▎ 摘　　要

As the rapid growth of supercapacitor industry, there are increasing demands for aqueous dispersible and environmentally friendly polymer binders to manufacture graphene electrodes with high capacitance, long lifetime, and great mechanical flexibility. Here, four different binders were selected to study the effect on structural and electrochemical performance of the reduced graphene oxide (rGO) thin film electrodes. The four binders include two fluorinated polymers, a conductive binder formulation, and a water-based elastomeric binder. The morphology, crystallinity, thermal stability, and hydrophilicity of the electrode films were characterized.
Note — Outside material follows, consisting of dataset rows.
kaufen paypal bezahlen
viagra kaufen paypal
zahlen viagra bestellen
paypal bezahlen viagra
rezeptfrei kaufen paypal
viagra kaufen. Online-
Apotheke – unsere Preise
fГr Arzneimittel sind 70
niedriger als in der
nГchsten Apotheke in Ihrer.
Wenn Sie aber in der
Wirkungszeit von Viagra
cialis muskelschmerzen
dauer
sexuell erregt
Electrochemical measurements were carried out to compare capacitance, resistance, and frequency response of the electrodes with various binders. Results reveal that the rGO with conductive binders showed the highest capacitance with low internal resistance in both aqueous and organic electrolytes; while the rGO bound by elastomeric binder exhibited excellent cycling stability, low charge transfer resistance, and low relaxation time constant in aqueous electrolyte. Moreover, it was found that that binders with high conductivity and enhanced compatibility with electrolytes can facilitate ionic diffusion within the porous structure of electrodes, which leads to faster frequency response and better capacitive properties. (C) 2018 Published by Elsevier Ltd.